Vancouver’s “empty home” fine is a band-aid for a deep wound

The Vancouver housing market, as many desperate renters and potential homeowners hope, might turn out to be one pleasant bubble fuelled largely by foreign speculation. As things stand now, though, it looks more like an annoying zit plaguing beautiful BC, and she doesn’t want to wait it out.

Following August’s 15 percent foreign home buyers plan, the city is planning to impose a one percent tax on vacant homes, as well as a maximum fine of $10,000 on anybody caught misreporting occupancy status or where their principle home is.

Before delving into details, let’s assess the issue through some stats. According to census data, the non-resident occupancy rate (measuring the percentage of homes either vacant or occupied by non-residents) stood at 3.5 percent in 2001. That figure almost doubled by 2011, and is still increasing. Similarly, the number of homes occupied across Metro Vancouver by non-residents grew from about 27,564 in 2001 to about 58,229 in 2011.

Put bluntly, those numbers have been on the rise for over a decade. While it would’ve been helpful for lawmakers to place greater importance on this issue before it grew so dire, looming exams and elections seem to draw the best from students and public servants, respectively.

In any case, the 15 percent foreign buyers tax from earlier this year and the new one percent tax appear to be “band-aid” solutions, applied to a deep wound that really requires surgery. Having said that, we do need to start somewhere.

Housing shouldn’t be like company stocks, or bullion — a field of speculation, where you buy or sell based on whether the market’s ripe or sinking. Nevertheless, it’s turned out to be just that, more so in historically populous areas like Toronto and Vancouver than, say, towns in the Prairies.

With the demographic shifts of the new century — where people living in rural locales, especially those entering the middle class, are looking to move to the big cities — the influx of people is not going to flatten out. Our public policy experts and city planners will eventually have to grapple with the same housing issues that their counterparts in San Francisco, Tokyo, or Mumbai deal with.

Given the circumstances, this is the perfect time to see the emergence of affordable housing as a human right, in an official way.

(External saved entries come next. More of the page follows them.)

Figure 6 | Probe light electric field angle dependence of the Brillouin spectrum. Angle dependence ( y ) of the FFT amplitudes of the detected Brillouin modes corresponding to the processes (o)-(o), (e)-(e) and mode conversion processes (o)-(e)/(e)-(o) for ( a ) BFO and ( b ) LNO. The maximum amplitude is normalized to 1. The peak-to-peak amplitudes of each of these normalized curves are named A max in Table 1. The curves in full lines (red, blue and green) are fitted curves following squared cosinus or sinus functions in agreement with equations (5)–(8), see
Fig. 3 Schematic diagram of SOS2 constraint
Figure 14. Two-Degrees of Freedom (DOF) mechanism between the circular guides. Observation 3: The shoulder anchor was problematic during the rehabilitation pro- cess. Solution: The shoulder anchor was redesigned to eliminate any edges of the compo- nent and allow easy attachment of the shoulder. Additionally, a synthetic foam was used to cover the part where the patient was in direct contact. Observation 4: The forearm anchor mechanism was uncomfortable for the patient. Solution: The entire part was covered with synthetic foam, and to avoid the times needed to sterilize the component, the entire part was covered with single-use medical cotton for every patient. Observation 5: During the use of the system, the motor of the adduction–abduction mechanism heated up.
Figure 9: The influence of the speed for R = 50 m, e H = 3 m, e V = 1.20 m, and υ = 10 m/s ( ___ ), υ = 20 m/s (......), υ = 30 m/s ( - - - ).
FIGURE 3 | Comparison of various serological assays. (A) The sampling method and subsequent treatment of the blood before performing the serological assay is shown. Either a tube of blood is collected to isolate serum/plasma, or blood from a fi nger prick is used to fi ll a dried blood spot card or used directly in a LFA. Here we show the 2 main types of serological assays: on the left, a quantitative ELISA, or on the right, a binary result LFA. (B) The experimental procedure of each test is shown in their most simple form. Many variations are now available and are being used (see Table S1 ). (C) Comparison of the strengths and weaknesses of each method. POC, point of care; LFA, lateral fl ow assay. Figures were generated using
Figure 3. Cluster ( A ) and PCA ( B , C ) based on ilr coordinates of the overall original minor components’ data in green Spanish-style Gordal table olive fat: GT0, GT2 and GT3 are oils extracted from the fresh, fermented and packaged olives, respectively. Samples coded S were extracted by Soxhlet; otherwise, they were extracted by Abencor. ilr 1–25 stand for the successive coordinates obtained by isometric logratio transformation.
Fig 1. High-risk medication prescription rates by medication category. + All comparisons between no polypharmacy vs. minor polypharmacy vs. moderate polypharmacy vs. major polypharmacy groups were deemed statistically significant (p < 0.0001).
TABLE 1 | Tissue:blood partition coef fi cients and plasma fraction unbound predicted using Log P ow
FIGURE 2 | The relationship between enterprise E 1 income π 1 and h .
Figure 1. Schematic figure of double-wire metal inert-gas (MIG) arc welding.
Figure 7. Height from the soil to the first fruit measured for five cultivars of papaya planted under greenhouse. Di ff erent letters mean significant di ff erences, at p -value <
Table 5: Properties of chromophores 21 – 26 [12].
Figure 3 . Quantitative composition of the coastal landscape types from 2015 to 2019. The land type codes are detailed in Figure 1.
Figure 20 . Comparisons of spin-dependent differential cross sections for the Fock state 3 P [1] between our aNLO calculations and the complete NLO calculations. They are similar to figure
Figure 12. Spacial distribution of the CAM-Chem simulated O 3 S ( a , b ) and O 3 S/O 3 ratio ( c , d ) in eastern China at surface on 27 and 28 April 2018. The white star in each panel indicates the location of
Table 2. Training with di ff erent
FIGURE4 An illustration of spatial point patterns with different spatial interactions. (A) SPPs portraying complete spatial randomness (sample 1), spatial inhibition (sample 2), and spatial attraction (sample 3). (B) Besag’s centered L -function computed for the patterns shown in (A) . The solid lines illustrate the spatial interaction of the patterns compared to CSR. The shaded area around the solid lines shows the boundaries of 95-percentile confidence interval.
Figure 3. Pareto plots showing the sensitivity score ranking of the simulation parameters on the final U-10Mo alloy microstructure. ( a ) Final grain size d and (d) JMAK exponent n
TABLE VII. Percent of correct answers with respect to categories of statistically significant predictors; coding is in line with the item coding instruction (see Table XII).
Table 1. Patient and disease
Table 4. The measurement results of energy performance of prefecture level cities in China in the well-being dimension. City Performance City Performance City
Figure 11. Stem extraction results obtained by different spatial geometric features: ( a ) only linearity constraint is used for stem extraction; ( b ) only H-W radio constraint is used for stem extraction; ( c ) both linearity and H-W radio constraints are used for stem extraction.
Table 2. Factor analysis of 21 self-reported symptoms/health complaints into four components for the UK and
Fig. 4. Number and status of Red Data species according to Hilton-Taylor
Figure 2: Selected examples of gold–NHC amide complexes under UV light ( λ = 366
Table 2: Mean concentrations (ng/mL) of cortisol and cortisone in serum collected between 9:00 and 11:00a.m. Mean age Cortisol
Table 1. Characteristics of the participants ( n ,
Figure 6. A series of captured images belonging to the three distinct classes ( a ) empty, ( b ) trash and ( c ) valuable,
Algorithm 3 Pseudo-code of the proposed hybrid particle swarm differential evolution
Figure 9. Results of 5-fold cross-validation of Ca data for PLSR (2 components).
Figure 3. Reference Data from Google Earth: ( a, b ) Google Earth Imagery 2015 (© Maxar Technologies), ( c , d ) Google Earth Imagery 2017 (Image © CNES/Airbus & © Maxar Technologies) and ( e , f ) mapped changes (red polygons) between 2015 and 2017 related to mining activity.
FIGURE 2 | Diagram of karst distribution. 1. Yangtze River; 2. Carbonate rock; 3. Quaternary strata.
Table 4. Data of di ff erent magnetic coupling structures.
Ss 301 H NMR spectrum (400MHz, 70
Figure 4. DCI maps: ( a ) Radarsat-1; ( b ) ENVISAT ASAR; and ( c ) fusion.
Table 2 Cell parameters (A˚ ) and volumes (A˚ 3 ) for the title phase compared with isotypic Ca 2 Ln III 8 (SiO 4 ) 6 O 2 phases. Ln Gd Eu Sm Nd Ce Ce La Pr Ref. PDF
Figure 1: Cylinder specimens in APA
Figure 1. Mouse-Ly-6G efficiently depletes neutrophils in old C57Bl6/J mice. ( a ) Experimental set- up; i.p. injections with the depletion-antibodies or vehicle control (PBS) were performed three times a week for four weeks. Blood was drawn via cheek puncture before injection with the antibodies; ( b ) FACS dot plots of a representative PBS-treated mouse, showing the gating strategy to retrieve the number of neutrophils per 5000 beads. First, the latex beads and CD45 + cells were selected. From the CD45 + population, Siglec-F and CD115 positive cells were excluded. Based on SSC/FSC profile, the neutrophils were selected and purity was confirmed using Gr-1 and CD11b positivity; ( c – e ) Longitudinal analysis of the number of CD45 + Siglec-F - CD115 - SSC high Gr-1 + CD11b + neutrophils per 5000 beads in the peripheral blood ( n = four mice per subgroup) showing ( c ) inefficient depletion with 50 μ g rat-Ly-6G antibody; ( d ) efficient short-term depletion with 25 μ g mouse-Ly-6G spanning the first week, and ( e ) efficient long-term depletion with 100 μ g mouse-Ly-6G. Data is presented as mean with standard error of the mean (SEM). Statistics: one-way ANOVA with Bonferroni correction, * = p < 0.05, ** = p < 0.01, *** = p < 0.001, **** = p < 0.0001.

More importantly, any housing policy must be targeted towards the concerns of the people actually living in the city.

The flat one percent tax does have potential to add volume to the market, as it attempts to disincentivize keeping a second home vacant. However, one percent annually seems like too little, while the daily fine rate for loophole seekers is absurd. Instead, a progressive tax rate would yield better results.

The ostensible crackdown on Airbnb also won’t solve the issue. On average, only about 13 percent of the homes occupied by non-residents are occupied by temporary (e.g. Airbnb) or foreign residents. The mechanics of reporting and verifying the status of homes and the business of catching offenders is going to cost the public exchequer anywhere from $2–2.5 million in the coming years, and there needs to be more clarity on that.

Additionally, while there are some provisions laid out for exemptions, such as those for snowbirds and part-time residents, there need to be additional exemptions to account for other situations, such as deceased owner, owner in residential care, change in ownership, and the like, to avoid legal hardships for individuals.

While the strategies against the housing crisis aren’t perfect right now, they’re the beginning of countermeasures that could really be effective. Right now, the priority should be continuing to refine this response, and to learn from this experience: the sooner we address Vancouver’s problems, the better.